If conditional information changes the probability of A, then A and B are dependent; otherwise, they are independent.
Example: In the C-N Band scenario, compute: P(Male|Brass) = \frac{P(Male \cap Brass)}{P(Brass)} = \frac{0.14}{0.26} \approx 0.5385, while P(Male) = 0.40.
Also, P(Brass|Male) = \frac{P(Brass \cap Male)}{P(Male)} = \frac{0.14}{0.40} = 0.35. Since these are not equal, Brass and Male are not independent.
Quick prompts: can you find a pair of independent events in W? How would you show independence?
Reference: 1 Samuel 20 as an example of conditional reasoning in a real context.
Quick Reference: Key Formulas and Concepts (recap)
Classical probability under uniform sample space: P(A) = \frac{|A|}{|W|} = \frac{Area(A)}{Area(W)}.

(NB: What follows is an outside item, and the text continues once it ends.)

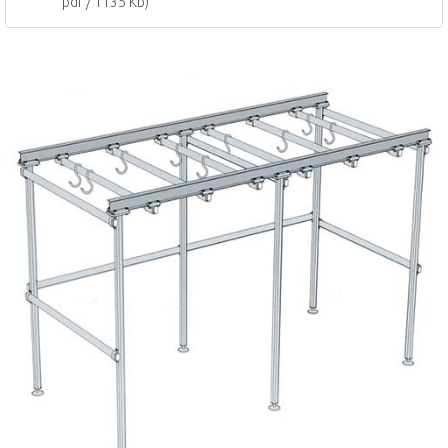
pdf / 1135 Kb)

Probability range: P(A) \in [0,1].
Complement rule: P(A) = 1 - P(A^c).
Union and intersection: P(A \cup B) = P(A) + P(B) - P(A \cap B).
Conditional probability: P(A|B) = \frac{P(A \cap B)}{P(B)}.
Independence: P(A|B) = P(A) \iff P(A \cap B) = P(A)P(B).
If A and B are independent, then P(A \cup B) = P(A) + P(B) - P(A)P(B).
Random variable overview: X: W \to A \subset \mathbb{R}^n, and X reports a feature of a randomly chosen element of W.
GAR (General Addition Rule) for two events: P(A \cup B) = P(A) + P(B) - P(A \cap B).
Common notations: A \setminus B = { x \in A : x \notin B }, \quad \emptyset = \varnothing, \quad W = \text{universal set}.